EXTRACT PROVIDED START

Valerie Olukemi A "Kemi" Olusanya (13 October 1963 – 25 April 1999), commonly known by her stage name Kemistry,  was a leading English drum and bass DJ of the early 1990s, half of duo Kemistry & Storm, and co-founder of the Metalheadz record label.

Career
Born in Birmingham, Olusanya grew up in Kettering, Northamptonshire, and began a career as a make-up artist before giving it up for DJing in the early 1990s. She was half of the DJ and recording duo, Kemistry & Storm, which she formed with an old friend when they both lived in London. They both started out playing on pirate radio stations Touchdown and Defection FM. With Goldie, they formed the Metalheadz record label. After two-and-a-half years at the label, they moved on to concentrate on DJing and also released a widely distributed mix album, DJ-Kicks: Kemistry & Storm, which has been described as "paving the way for other, younger, female DJs".

EXTRACT PROVIDED END

◆ ASSIGNED TASK 1
Write out the passage of the Kemistry biography that opens with the words containing "Valerie Olukemi A" and closes with "of the Metalheadz record label.".
◆ ASSIGNED TASK 2
Decide whether each statement agrees with the Kemistry biography, answering yes or no and quoting the deciding words: (a) Olusanya was born in Kettering. (b) Kemistry & Storm began by playing on the pirate radio stations Touchdown and Defection FM. (c) The duo spent three years at the Metalheadz label before moving on.

MATERIAL SUPPLIED START

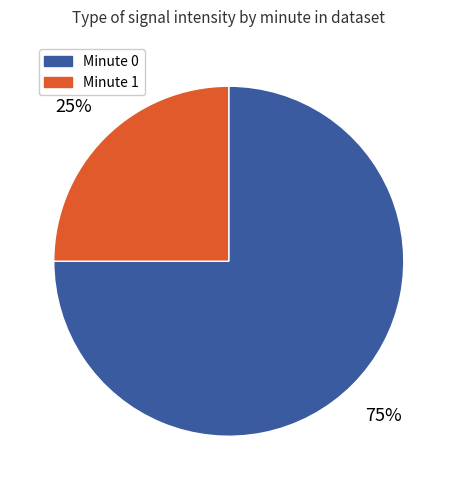

To the nearest percent, what is the average slice percentage?

50%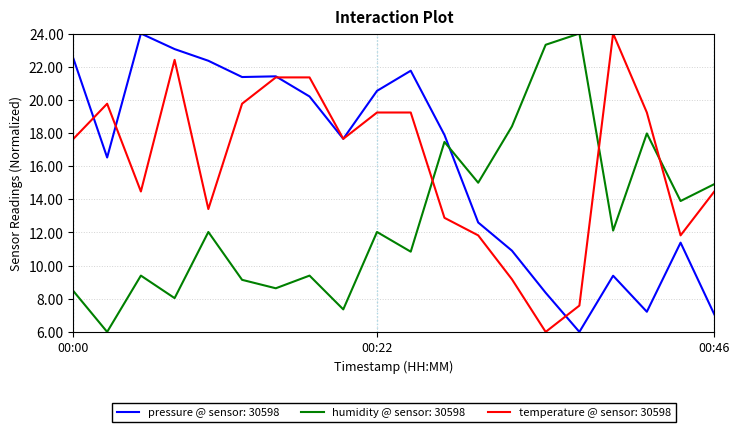

How many intersections are there between temperature @ sensor: 30598 and humidity @ sensor: 30598?

3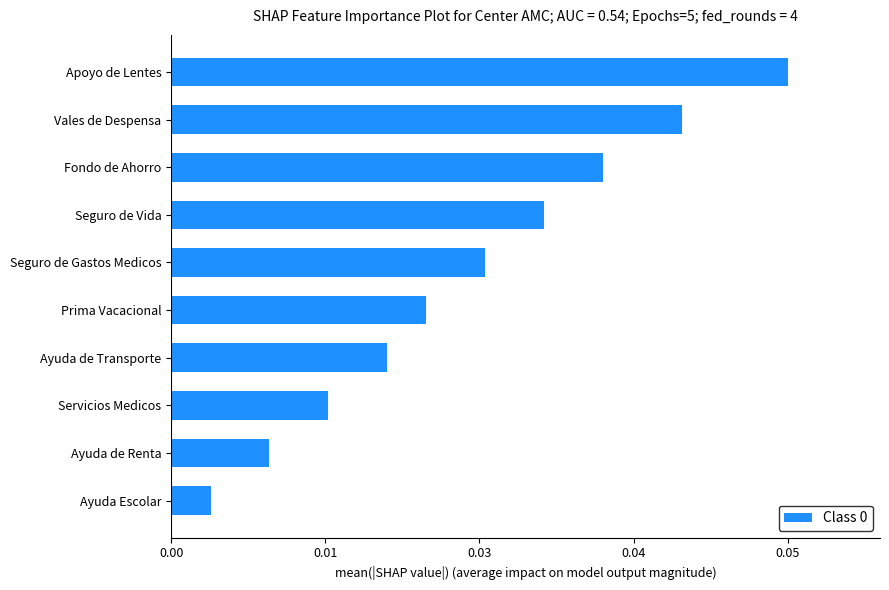

Does the chart contain any negative values?

No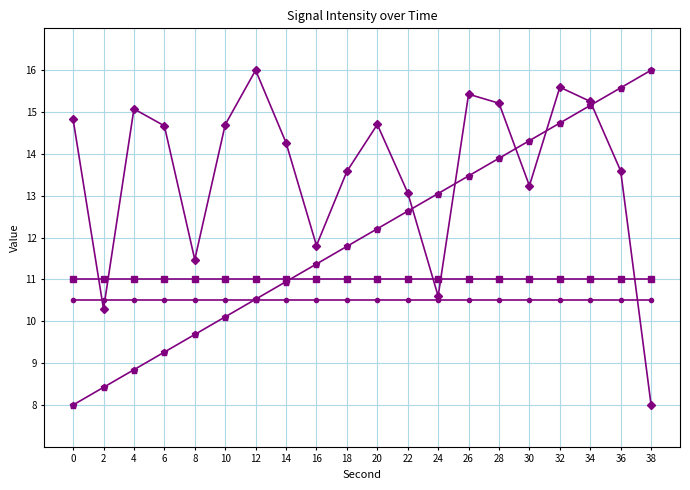

What is the spread (max minus min) of values at 6?

5.4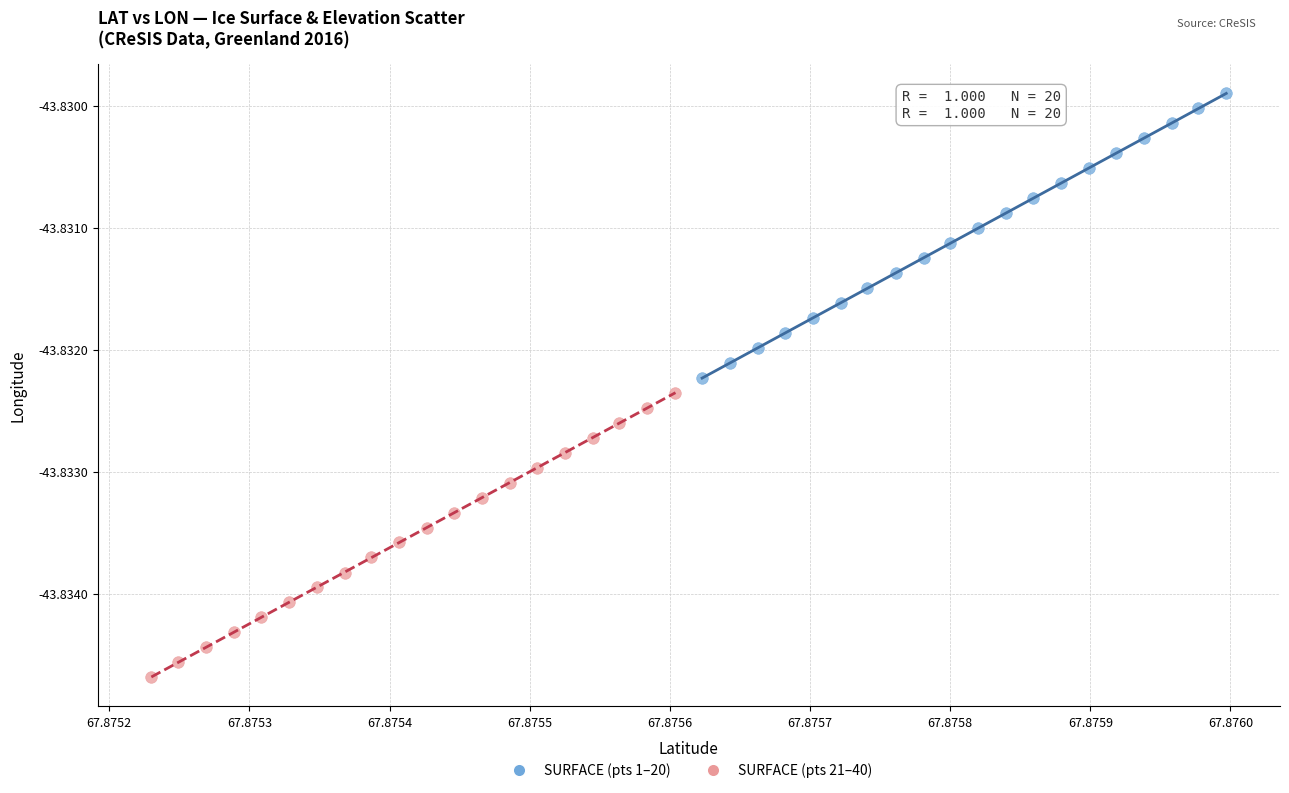

Which series reaches the minimum Y coordinate?

SURFACE (pts 21–40)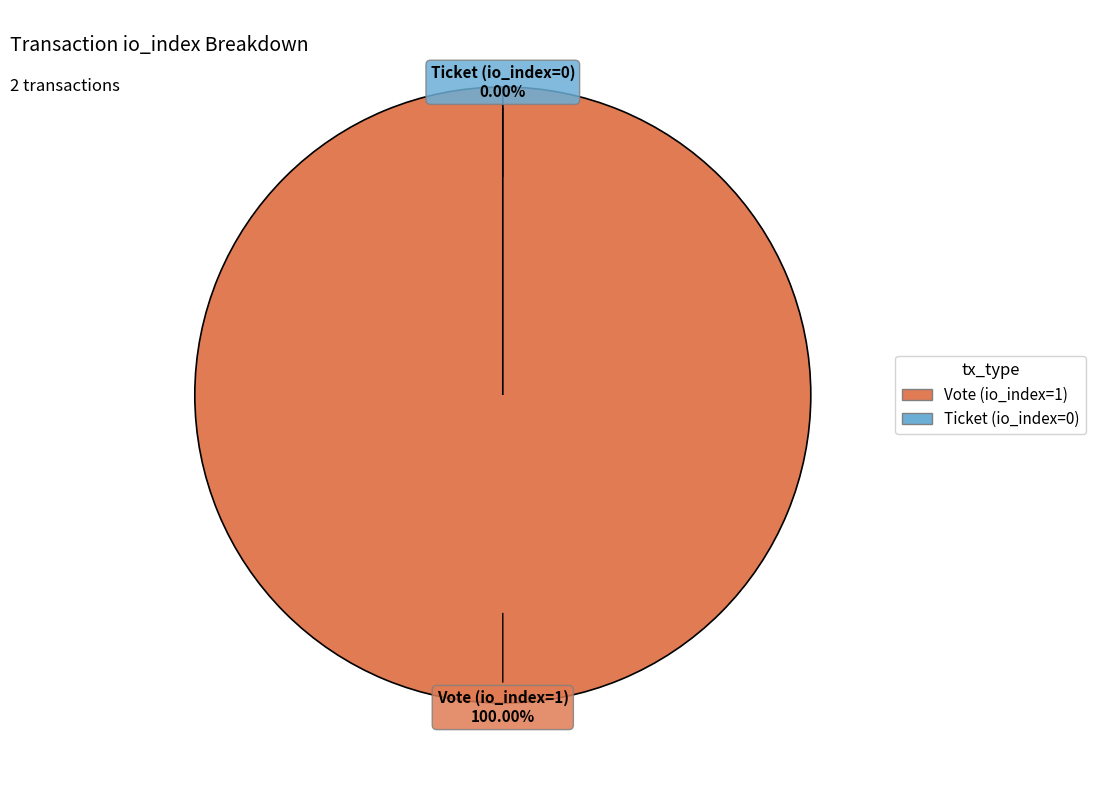

What portion of the pie excludes Ticket (io_index=0)?

100.0%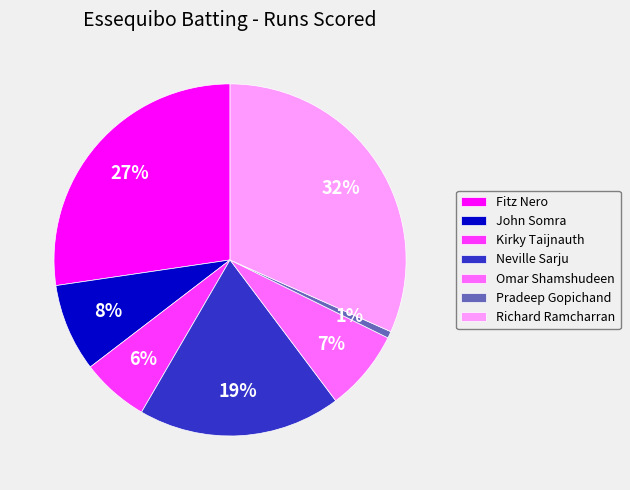

To the nearest percent, what percentage of the pie is Neville Sarju?

19%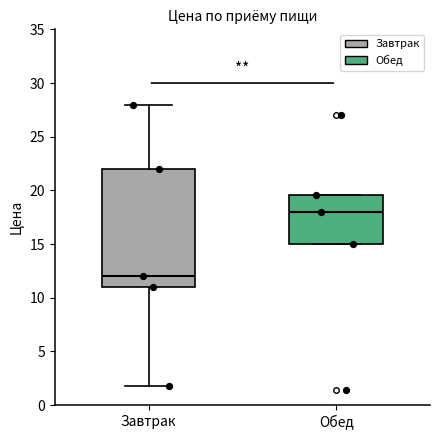

Where is the lower edge of the box for Завтрак on the y-axis? The values are not printed on the chart, so give them approximately, as read against the axis.

11.0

MATERIAL SUPPLIED END

◆ WRITTEN RESPONSE 1
Valerie Olukemi A "Kemi" Olusanya (13 October 1963 – 25 April 1999), commonly known by her stage name Kemistry,  was a leading English drum and bass DJ of the early 1990s, half of duo Kemistry & Storm, and co-founder of the Metalheadz record label.

◆ WRITTEN RESPONSE 2
(a) No: "Born in Birmingham, Olusanya grew up in Kettering, Northamptonshire"
(b) Yes: "They both started out playing on pirate radio stations Touchdown and Defection FM."
(c) No: "After two-and-a-half years at the label, they moved on to concentrate on DJing"